→ DATASET ENTRIES:
○ ○ ○ ○ ○ ○ ○

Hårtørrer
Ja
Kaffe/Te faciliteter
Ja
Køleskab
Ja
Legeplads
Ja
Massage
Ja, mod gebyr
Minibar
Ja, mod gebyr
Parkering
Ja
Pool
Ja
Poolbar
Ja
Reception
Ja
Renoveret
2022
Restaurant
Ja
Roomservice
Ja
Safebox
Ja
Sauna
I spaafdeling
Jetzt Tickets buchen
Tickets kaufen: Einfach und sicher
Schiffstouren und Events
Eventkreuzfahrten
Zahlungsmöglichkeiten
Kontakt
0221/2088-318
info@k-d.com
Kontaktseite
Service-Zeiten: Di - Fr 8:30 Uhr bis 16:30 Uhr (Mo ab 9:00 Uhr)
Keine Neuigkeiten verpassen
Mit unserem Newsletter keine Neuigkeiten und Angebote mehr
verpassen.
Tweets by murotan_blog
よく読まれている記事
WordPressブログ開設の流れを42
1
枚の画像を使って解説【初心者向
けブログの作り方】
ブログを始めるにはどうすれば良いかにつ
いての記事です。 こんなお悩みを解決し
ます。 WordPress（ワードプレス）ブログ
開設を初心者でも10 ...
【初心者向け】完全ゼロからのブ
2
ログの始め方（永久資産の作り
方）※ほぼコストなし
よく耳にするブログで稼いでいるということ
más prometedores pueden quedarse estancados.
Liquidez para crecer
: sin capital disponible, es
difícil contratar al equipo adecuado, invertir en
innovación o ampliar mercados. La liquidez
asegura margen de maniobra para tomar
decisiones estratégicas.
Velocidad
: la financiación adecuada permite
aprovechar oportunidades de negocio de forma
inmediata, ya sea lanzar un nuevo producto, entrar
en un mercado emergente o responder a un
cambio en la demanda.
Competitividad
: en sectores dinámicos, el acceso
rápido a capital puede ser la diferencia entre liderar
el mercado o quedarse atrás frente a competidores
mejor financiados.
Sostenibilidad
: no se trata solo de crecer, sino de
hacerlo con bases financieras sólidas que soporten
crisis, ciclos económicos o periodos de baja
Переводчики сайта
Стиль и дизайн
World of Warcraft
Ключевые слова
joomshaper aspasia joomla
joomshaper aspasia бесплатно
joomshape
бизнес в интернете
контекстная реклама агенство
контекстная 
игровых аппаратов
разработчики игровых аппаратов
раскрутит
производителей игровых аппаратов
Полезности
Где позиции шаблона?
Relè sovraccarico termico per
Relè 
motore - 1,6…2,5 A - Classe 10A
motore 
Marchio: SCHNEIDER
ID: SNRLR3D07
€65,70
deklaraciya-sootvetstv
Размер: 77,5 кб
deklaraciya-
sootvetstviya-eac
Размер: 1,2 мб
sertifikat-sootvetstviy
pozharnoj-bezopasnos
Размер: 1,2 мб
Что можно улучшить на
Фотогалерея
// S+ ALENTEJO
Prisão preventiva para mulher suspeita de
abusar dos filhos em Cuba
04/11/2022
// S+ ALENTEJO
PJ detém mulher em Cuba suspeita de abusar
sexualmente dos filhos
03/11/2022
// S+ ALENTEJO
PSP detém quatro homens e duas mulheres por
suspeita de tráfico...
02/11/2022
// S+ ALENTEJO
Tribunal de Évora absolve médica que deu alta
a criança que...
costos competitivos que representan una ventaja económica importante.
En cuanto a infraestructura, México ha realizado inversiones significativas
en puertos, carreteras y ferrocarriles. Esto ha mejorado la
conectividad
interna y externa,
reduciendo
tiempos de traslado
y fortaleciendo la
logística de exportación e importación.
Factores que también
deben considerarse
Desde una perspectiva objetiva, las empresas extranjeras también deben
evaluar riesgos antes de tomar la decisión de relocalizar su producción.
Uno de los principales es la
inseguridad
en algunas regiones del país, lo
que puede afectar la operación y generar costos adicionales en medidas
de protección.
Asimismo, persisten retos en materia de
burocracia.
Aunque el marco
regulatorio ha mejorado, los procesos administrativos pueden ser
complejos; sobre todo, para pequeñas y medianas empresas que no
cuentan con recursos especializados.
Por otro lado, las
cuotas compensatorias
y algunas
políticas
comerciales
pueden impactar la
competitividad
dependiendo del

○ ○ ○ ○ ○ ○ ○

Restate the records word for word, keeping every line.

→ TASK RESULT:
Hårtørrer
Ja
Kaffe/Te faciliteter
Ja
Køleskab
Ja
Legeplads
Ja
Massage
Ja, mod gebyr
Minibar
Ja, mod gebyr
Parkering
Ja
Pool
Ja
Poolbar
Ja
Reception
Ja
Renoveret
2022
Restaurant
Ja
Roomservice
Ja
Safebox
Ja
Sauna
I spaafdeling
Jetzt Tickets buchen
Tickets kaufen: Einfach und sicher
Schiffstouren und Events
Eventkreuzfahrten
Zahlungsmöglichkeiten
Kontakt
0221/2088-318
info@k-d.com
Kontaktseite
Service-Zeiten: Di - Fr 8:30 Uhr bis 16:30 Uhr (Mo ab 9:00 Uhr)
Keine Neuigkeiten verpassen
Mit unserem Newsletter keine Neuigkeiten und Angebote mehr
verpassen.
Tweets by murotan_blog
よく読まれている記事
WordPressブログ開設の流れを42
1
枚の画像を使って解説【初心者向
けブログの作り方】
ブログを始めるにはどうすれば良いかにつ
いての記事です。 こんなお悩みを解決し
ます。 WordPress（ワードプレス）ブログ
開設を初心者でも10 ...
【初心者向け】完全ゼロからのブ
2
ログの始め方（永久資産の作り
方）※ほぼコストなし
よく耳にするブログで稼いでいるということ
más prometedores pueden quedarse estancados.
Liquidez para crecer
: sin capital disponible, es
difícil contratar al equipo adecuado, invertir en
innovación o ampliar mercados. La liquidez
asegura margen de maniobra para tomar
decisiones estratégicas.
Velocidad
: la financiación adecuada permite
aprovechar oportunidades de negocio de forma
inmediata, ya sea lanzar un nuevo producto, entrar
en un mercado emergente o responder a un
cambio en la demanda.
Competitividad
: en sectores dinámicos, el acceso
rápido a capital puede ser la diferencia entre liderar
el mercado o quedarse atrás frente a competidores
mejor financiados.
Sostenibilidad
: no se trata solo de crecer, sino de
hacerlo con bases financieras sólidas que soporten
crisis, ciclos económicos o periodos de baja
Переводчики сайта
Стиль и дизайн
World of Warcraft
Ключевые слова
joomshaper aspasia joomla
joomshaper aspasia бесплатно
joomshape
бизнес в интернете
контекстная реклама агенство
контекстная 
игровых аппаратов
разработчики игровых аппаратов
раскрутит
производителей игровых аппаратов
Полезности
Где позиции шаблона?
Relè sovraccarico termico per
Relè 
motore - 1,6…2,5 A - Classe 10A
motore 
Marchio: SCHNEIDER
ID: SNRLR3D07
€65,70
deklaraciya-sootvetstv
Размер: 77,5 кб
deklaraciya-
sootvetstviya-eac
Размер: 1,2 мб
sertifikat-sootvetstviy
pozharnoj-bezopasnos
Размер: 1,2 мб
Что можно улучшить на
Фотогалерея
// S+ ALENTEJO
Prisão preventiva para mulher suspeita de
abusar dos filhos em Cuba
04/11/2022
// S+ ALENTEJO
PJ detém mulher em Cuba suspeita de abusar
sexualmente dos filhos
03/11/2022
// S+ ALENTEJO
PSP detém quatro homens e duas mulheres por
suspeita de tráfico...
02/11/2022
// S+ ALENTEJO
Tribunal de Évora absolve médica que deu alta
a criança que...
costos competitivos que representan una ventaja económica importante.
En cuanto a infraestructura, México ha realizado inversiones significativas
en puertos, carreteras y ferrocarriles. Esto ha mejorado la
conectividad
interna y externa,
reduciendo
tiempos de traslado
y fortaleciendo la
logística de exportación e importación.
Factores que también
deben considerarse
Desde una perspectiva objetiva, las empresas extranjeras también deben
evaluar riesgos antes de tomar la decisión de relocalizar su producción.
Uno de los principales es la
inseguridad
en algunas regiones del país, lo
que puede afectar la operación y generar costos adicionales en medidas
de protección.
Asimismo, persisten retos en materia de
burocracia.
Aunque el marco
regulatorio ha mejorado, los procesos administrativos pueden ser
complejos; sobre todo, para pequeñas y medianas empresas que no
cuentan con recursos especializados.
Por otro lado, las
cuotas compensatorias
y algunas
políticas
comerciales
pueden impactar la
competitividad
dependiendo del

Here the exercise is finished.